Task: Convert every line of the entries below into a single numbered list, leaving out any blank lines.

Provided information:
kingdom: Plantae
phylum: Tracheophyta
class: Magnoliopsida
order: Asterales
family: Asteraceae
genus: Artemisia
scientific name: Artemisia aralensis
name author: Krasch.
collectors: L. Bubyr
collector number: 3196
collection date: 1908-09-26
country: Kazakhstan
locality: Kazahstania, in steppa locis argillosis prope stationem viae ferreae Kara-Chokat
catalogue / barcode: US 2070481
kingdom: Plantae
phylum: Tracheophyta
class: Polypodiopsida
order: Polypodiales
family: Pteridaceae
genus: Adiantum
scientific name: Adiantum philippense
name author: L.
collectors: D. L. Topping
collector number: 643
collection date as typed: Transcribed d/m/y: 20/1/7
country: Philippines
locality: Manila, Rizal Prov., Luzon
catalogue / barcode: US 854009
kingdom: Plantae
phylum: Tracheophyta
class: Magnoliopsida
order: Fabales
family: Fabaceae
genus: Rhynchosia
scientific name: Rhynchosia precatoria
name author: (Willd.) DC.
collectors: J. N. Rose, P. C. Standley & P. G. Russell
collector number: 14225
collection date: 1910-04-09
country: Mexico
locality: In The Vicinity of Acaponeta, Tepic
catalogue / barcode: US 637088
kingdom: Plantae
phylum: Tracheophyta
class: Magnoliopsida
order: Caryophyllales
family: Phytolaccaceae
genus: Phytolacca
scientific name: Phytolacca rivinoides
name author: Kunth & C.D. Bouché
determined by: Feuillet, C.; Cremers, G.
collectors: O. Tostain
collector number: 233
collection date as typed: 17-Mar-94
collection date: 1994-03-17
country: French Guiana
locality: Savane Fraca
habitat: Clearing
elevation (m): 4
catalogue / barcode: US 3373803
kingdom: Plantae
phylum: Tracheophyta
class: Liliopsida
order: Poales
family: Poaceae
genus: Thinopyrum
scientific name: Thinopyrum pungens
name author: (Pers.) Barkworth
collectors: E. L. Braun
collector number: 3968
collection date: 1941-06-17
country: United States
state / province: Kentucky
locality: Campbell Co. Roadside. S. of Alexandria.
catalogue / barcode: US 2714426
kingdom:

Task solution:
1. kingdom: Plantae
2. phylum: Tracheophyta
3. class: Magnoliopsida
4. order: Asterales
5. family: Asteraceae
6. genus: Artemisia
7. scientific name: Artemisia aralensis
8. name author: Krasch.
9. collectors: L. Bubyr
10. collector number: 3196
11. collection date: 1908-09-26
12. country: Kazakhstan
13. locality: Kazahstania, in steppa locis argillosis prope stationem viae ferreae Kara-Chokat
14. catalogue / barcode: US 2070481
15. kingdom: Plantae
16. phylum: Tracheophyta
17. class: Polypodiopsida
18. order: Polypodiales
19. family: Pteridaceae
20. genus: Adiantum
21. scientific name: Adiantum philippense
22. name author: L.
23. collectors: D. L. Topping
24. collector number: 643
25. collection date as typed: Transcribed d/m/y: 20/1/7
26. country: Philippines
27. locality: Manila, Rizal Prov., Luzon
28. catalogue / barcode: US 854009
29. kingdom: Plantae
30. phylum: Tracheophyta
31. class: Magnoliopsida
32. order: Fabales
33. family: Fabaceae
34. genus: Rhynchosia
35. scientific name: Rhynchosia precatoria
36. name author: (Willd.) DC.
37. collectors: J. N. Rose, P. C. Standley & P. G. Russell
38. collector number: 14225
39. collection date: 1910-04-09
40. country: Mexico
41. locality: In The Vicinity of Acaponeta, Tepic
42. catalogue / barcode: US 637088
43. kingdom: Plantae
44. phylum: Tracheophyta
45. class: Magnoliopsida
46. order: Caryophyllales
47. family: Phytolaccaceae
48. genus: Phytolacca
49. scientific name: Phytolacca rivinoides
50. name author: Kunth & C.D. Bouché
51. determined by: Feuillet, C.; Cremers, G.
52. collectors: O. Tostain
53. collector number: 233
54. collection date as typed: 17-Mar-94
55. collection date: 1994-03-17
56. country: French Guiana
57. locality: Savane Fraca
58. habitat: Clearing
59. elevation (m): 4
60. catalogue / barcode: US 3373803
61. kingdom: Plantae
62. phylum: Tracheophyta
63. class: Liliopsida
64. order: Poales
65. family: Poaceae
66. genus: Thinopyrum
67. scientific name: Thinopyrum pungens
68. name author: (Pers.) Barkworth
69. collectors: E. L. Braun
70. collector number: 3968
71. collection date: 1941-06-17
72. country: United States
73. state / province: Kentucky
74. locality: Campbell Co. Roadside. S. of Alexandria.
75. catalogue / barcode: US 2714426
76. kingdom:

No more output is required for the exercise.